A few weeks ago, during a lovemaking session, my wife clamped a miniature clothespin on each nipple. One of the clothespins malfunctioned--the one on my right nipple, in case you are taking meticulous notes. One of the two wood pieces twisted and popped out of the metal-spring mechanism. The one remaining wood piece with the metal-spring mechanism was still able to clamp itself onto my nipple with my nipple trapped between the wood piece and the metal-spring mechanism, so we continued. Neither my wife nor I paid much attention to the malfunction because we were more focused on what my private part was doing to her private part and vice-versa.
About 10-15 minutes later, after our private parts were satisfied, satiated, and, in a word, finished with their in-and-out adventure, I turned my attention to removing my clamped nipples from their tormentors. I easily released my left nipple from the grasp of the working clothespin. However, my right nipple was in quite a quandary, trapped between the wood piece and the metal-spring mechanism. Normally, with a working clothespin, you press on the two wood "handles" to quickly and easily release a shirt, or, in my case, a nipple. I was able grab the one remaining wood handle, but I could not see the metal-spring mechanism well enough to grab on to remove it. It was just below my chin and at an awkward angle for my eyes to see what I was doing, especially without my reading glasses.
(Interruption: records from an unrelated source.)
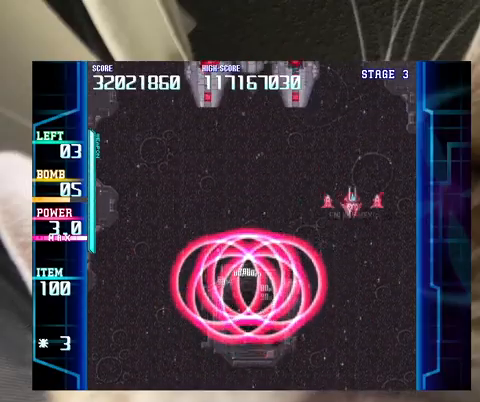
Gameplay with keyboard; each line is a JSON object with the keys held at the frame after it. "events" lists presses ("down") and releases ("up") of "a", "c", "ctrl", "d", "down", "f", "left", "right", "s", "shift", "up", "v", "x" and "z" between this image and that frame as [ms after this image, input, new state], when the widget could be followed in between. No other keys are recorded. Mouse input is not recorded.
{"keys": [], "events": [[67, "up", "up"], [100, "up", "down"], [400, "right", "up"], [400, "up", "up"]]}
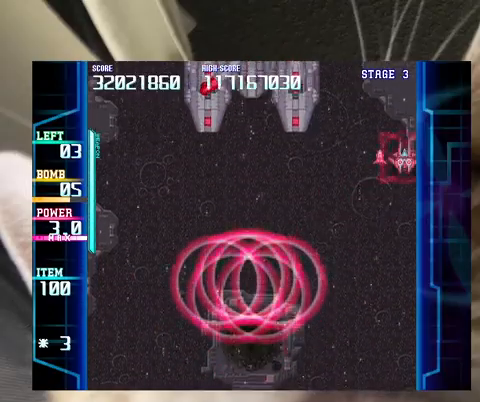
{"keys": ["up", "z"], "events": [[200, "c", "down"], [267, "c", "up"], [433, "up", "down"], [433, "z", "down"]]}
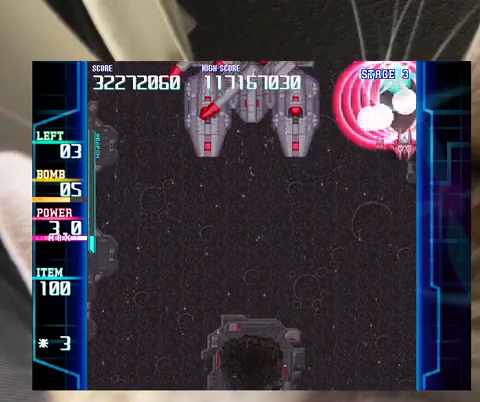
{"keys": ["down", "left"], "events": [[100, "up", "up"], [133, "down", "down"], [233, "left", "down"], [367, "z", "up"], [400, "z", "down"], [467, "z", "up"]]}
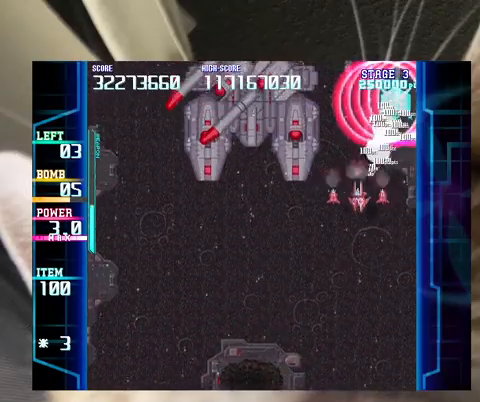
{"keys": ["down", "left"], "events": []}
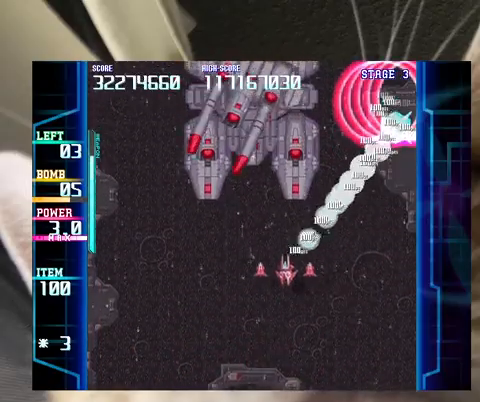
{"keys": ["down", "left"], "events": [[167, "down", "up"], [167, "left", "up"], [300, "down", "down"], [300, "left", "down"], [333, "down", "up"], [333, "left", "up"], [500, "down", "down"], [500, "left", "down"]]}
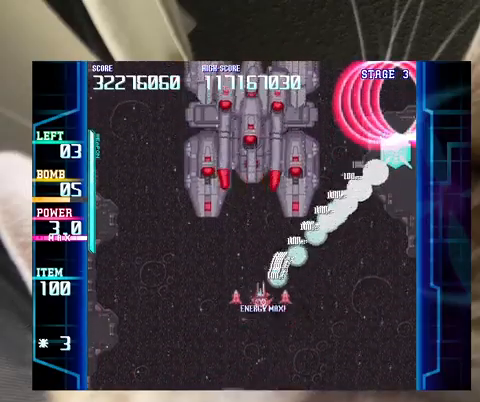
{"keys": [], "events": [[33, "down", "up"], [33, "left", "up"], [233, "down", "down"], [267, "down", "up"], [333, "c", "down"], [367, "right", "down"], [400, "c", "up"], [467, "right", "up"]]}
I quickly enlisted my wife’ help as the nipple pain was rapidly increasing now that my brain was no longer lingering on my loins. The spring and the wood were so tight on my nipple that it took at least 30 painful seconds for my wife to carefully wedge her fingernail between my then white nipple and the metal spring so she could gently pry them apart.
Ouch! I like some pain, but not that much.